The principal and I discuss some of my points of contention (him, a little red faced and explanatory, me a little red faced but firm) with the video…he nods his head sagely and I leave with a little notebook full words and phrases that would have gotten me kicked out of my little private school… Later, I talk with my girl-friend who was in the “Growing-Up Girls” program. She is shocked by what I have relayed to her and says that the girls program was mainly about feelings and hormones and the basic changes. She said that the only mention of reproduction came when the narrator says that “male sperm can fertilize the female egg resulting in a baby”, but all helpful tips (and full color diagrams) on how this is actually unfolds are left to the viewers imagination and the parents discretion (imagine that).
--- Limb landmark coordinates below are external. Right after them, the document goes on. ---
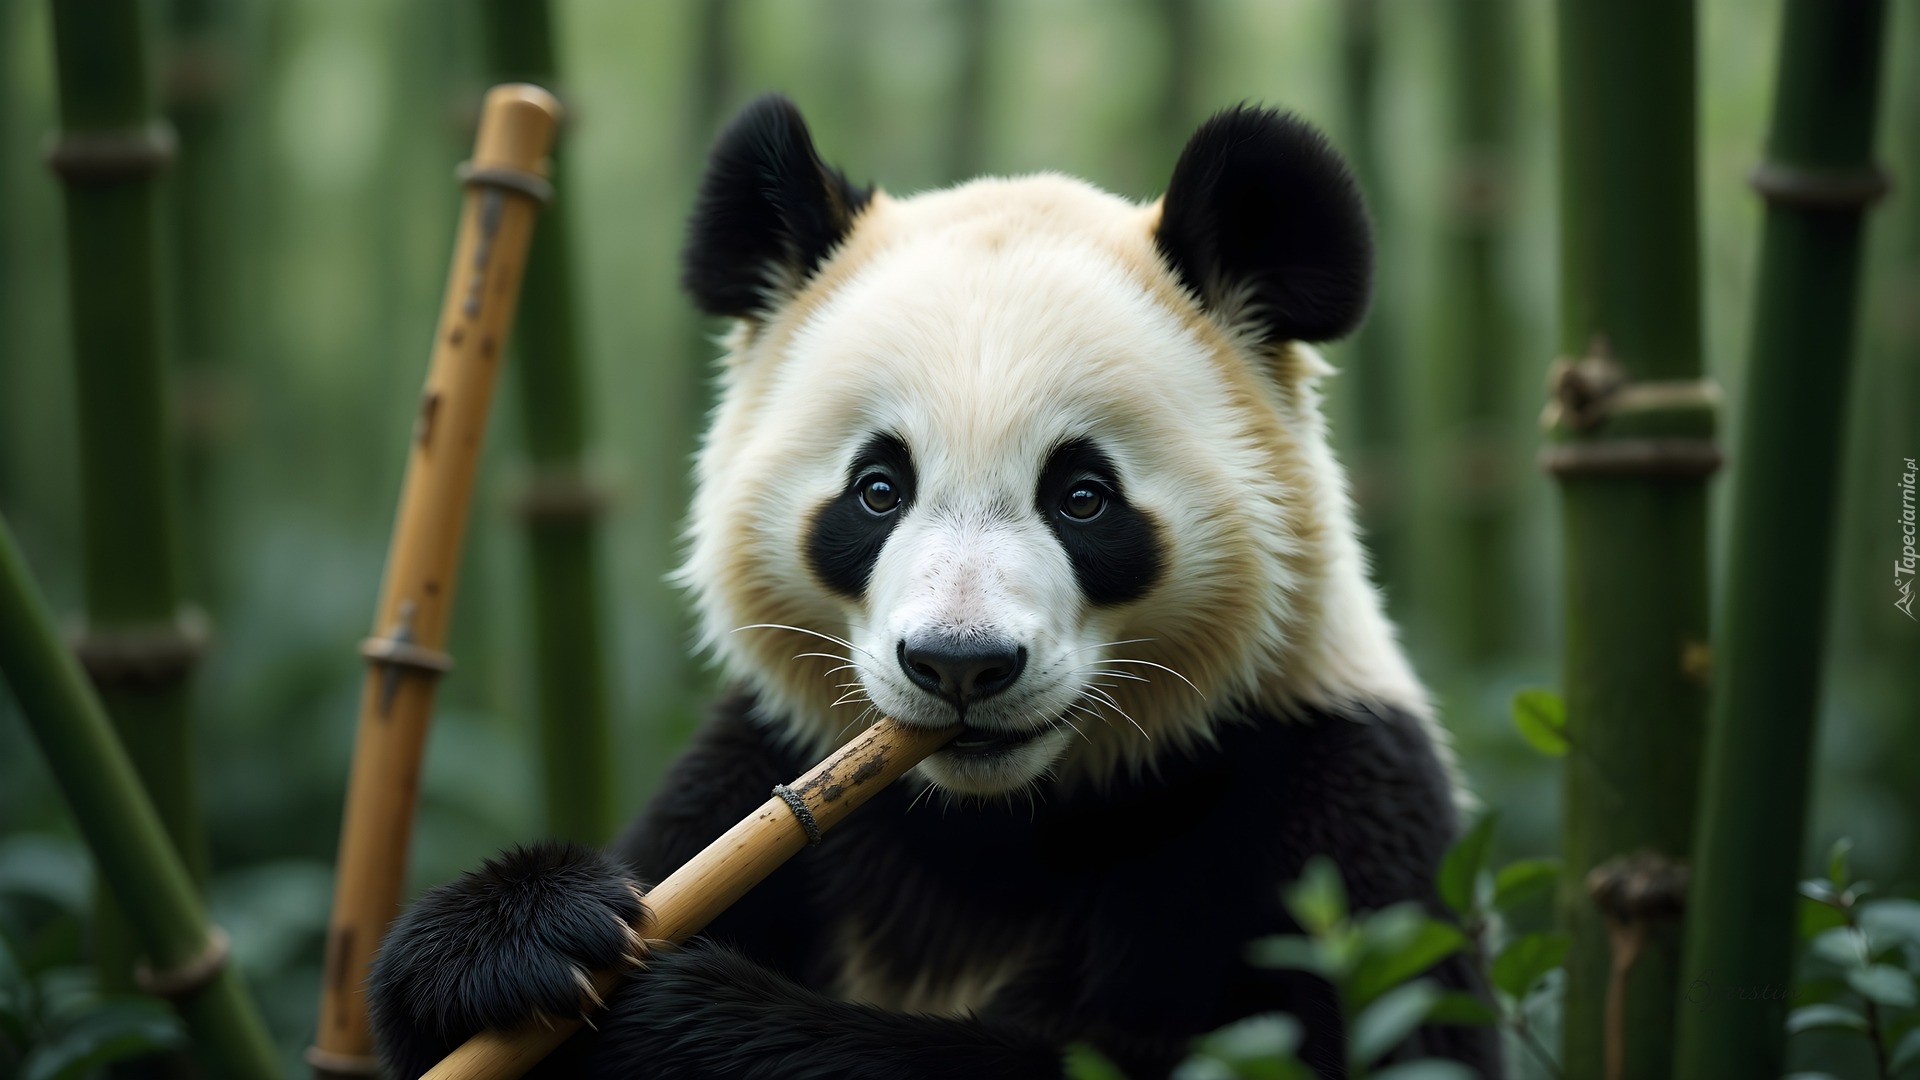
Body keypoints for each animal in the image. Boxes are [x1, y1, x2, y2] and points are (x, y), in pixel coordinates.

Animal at [368, 95, 1502, 1080]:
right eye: (878, 489)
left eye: (1083, 497)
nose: (961, 665)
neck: (995, 822)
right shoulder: (762, 766)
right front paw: (514, 943)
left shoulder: (1327, 802)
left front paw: (680, 1019)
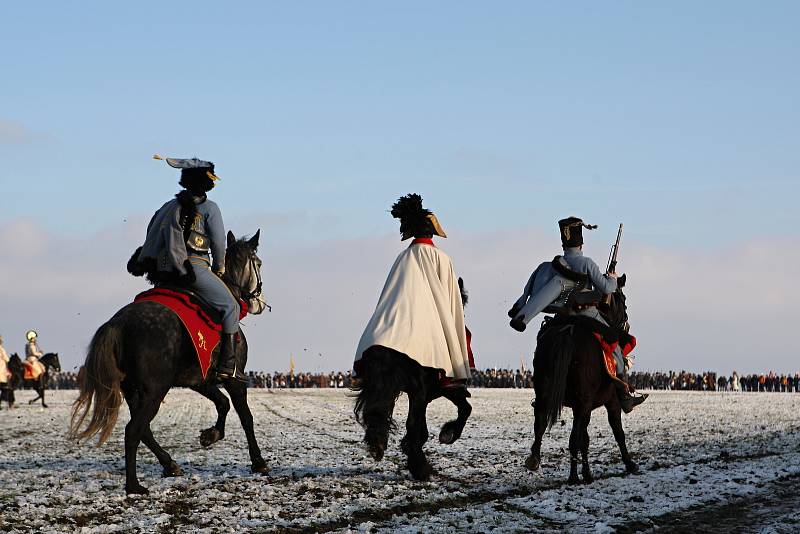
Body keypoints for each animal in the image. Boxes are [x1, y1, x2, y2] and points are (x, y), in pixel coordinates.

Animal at [69, 232, 268, 496]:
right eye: (259, 263)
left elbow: (222, 404)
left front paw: (210, 435)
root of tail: (118, 323)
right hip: (155, 391)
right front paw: (258, 461)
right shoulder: (235, 379)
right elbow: (246, 417)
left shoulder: (199, 380)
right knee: (133, 430)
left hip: (134, 391)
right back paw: (134, 485)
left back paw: (169, 464)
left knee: (144, 430)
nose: (261, 303)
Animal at [520, 288, 640, 486]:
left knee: (541, 423)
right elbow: (617, 431)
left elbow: (585, 438)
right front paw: (629, 464)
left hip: (546, 394)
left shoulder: (582, 407)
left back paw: (534, 459)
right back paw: (573, 476)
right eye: (623, 301)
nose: (626, 324)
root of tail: (567, 332)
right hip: (584, 402)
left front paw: (587, 472)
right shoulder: (609, 402)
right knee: (573, 438)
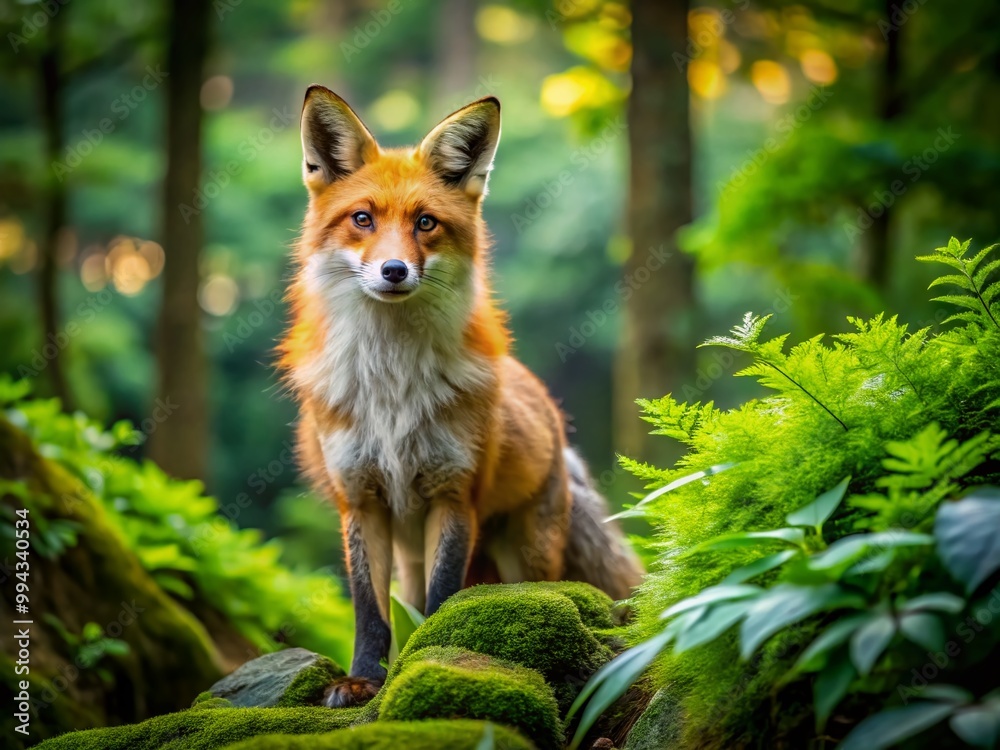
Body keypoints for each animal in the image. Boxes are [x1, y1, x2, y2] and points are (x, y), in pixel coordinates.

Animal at [279, 85, 644, 707]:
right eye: (362, 219)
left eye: (425, 222)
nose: (394, 270)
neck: (391, 385)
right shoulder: (362, 501)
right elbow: (370, 612)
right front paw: (363, 681)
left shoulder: (454, 495)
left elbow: (440, 599)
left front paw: (429, 660)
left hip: (526, 556)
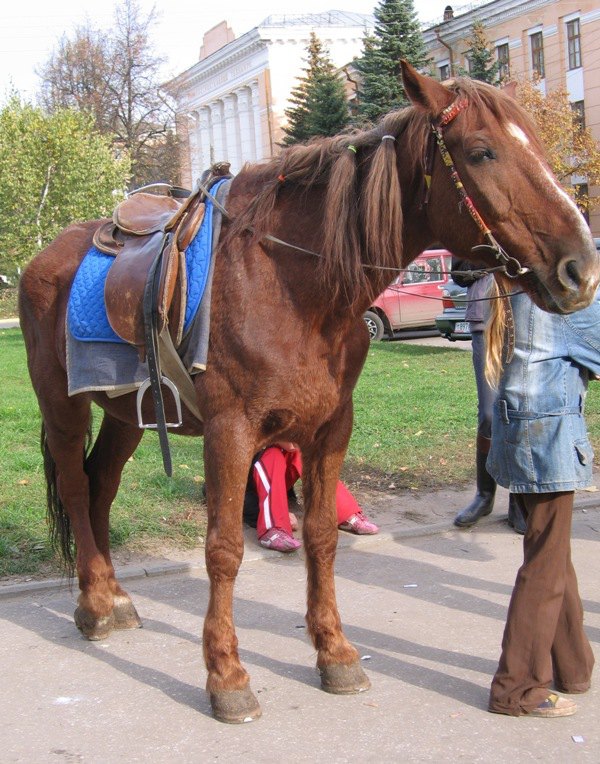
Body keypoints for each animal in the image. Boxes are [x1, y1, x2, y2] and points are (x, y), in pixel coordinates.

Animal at [18, 61, 600, 724]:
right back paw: (93, 605)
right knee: (74, 483)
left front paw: (335, 654)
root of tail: (44, 258)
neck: (292, 284)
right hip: (63, 407)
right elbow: (224, 549)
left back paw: (112, 596)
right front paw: (226, 675)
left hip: (125, 416)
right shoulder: (230, 431)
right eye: (481, 152)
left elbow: (321, 536)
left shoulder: (330, 429)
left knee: (100, 486)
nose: (581, 270)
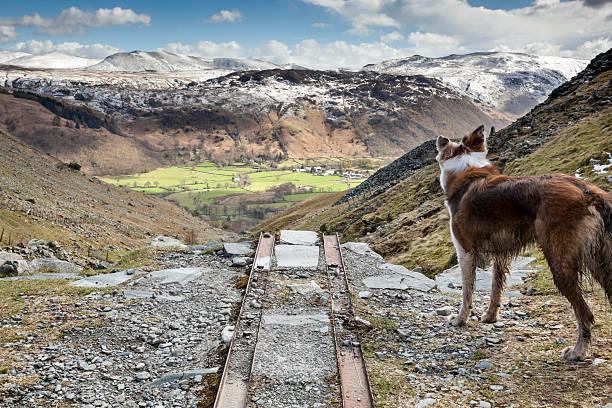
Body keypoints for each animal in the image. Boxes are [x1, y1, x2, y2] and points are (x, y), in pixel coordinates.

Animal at [436, 124, 612, 360]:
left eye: (448, 146)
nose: (440, 138)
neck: (467, 173)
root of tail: (587, 191)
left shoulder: (465, 251)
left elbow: (467, 291)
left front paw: (459, 319)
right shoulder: (499, 254)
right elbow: (496, 287)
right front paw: (490, 317)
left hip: (560, 261)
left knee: (585, 314)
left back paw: (578, 352)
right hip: (600, 260)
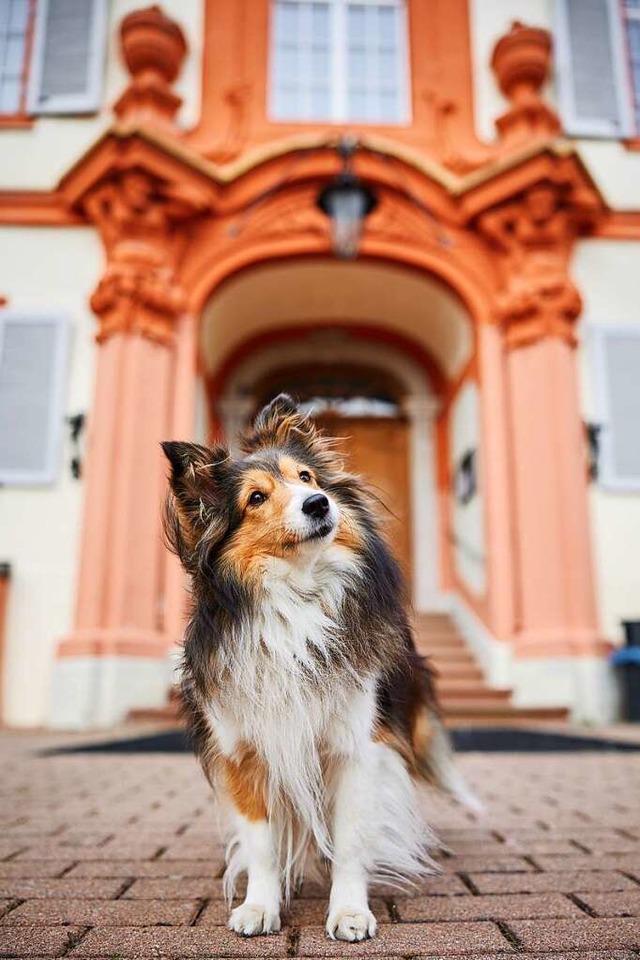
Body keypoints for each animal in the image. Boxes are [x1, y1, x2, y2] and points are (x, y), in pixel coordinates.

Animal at [162, 394, 478, 940]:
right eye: (256, 498)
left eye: (307, 477)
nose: (318, 504)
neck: (297, 597)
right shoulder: (245, 749)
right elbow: (262, 843)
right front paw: (259, 906)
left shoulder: (357, 745)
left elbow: (352, 838)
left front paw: (349, 911)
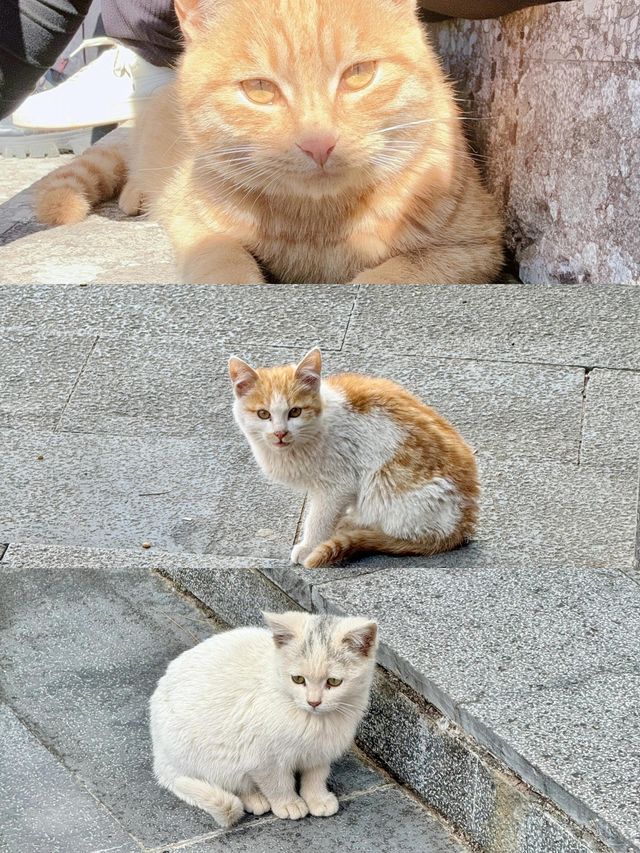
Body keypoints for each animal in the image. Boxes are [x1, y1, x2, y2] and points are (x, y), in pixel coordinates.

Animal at [35, 0, 504, 286]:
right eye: (259, 89)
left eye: (359, 74)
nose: (318, 143)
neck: (321, 225)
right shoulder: (195, 221)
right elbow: (221, 258)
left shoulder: (474, 248)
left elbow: (392, 275)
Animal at [149, 608, 380, 828]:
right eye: (298, 679)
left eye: (333, 681)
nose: (313, 702)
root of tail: (160, 752)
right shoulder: (261, 756)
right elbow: (276, 782)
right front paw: (288, 803)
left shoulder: (321, 750)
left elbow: (316, 774)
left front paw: (317, 798)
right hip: (213, 753)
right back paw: (254, 798)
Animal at [230, 342, 480, 568]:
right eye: (263, 414)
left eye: (295, 412)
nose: (280, 433)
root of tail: (463, 525)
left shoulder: (336, 485)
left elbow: (319, 518)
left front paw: (309, 546)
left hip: (386, 483)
I came home and relayed all the info to my husband. After going over my notes, he asked simply…”Gee, if this isn’t sex ed, what’s next…handing out copies of the Kama Sutra?” I have since spoken again with the principal and have most vehemently not given my PERMISSION for our son to view this program. He said he understands and that after viewing the program again (with a lone woman in the room) he thinks he will amend next year’s letter to the parents letting them know that the “Growing-Up Boys” program may have more sexual content in it than it’s female counterpart, and encourage parents to view this material before their sons see it….GEE…WHAT A NOVEL IDEA!
Well, I’m off to the library now…I’m pretty sure I have a full day of more colored diagrams and note taking in my future.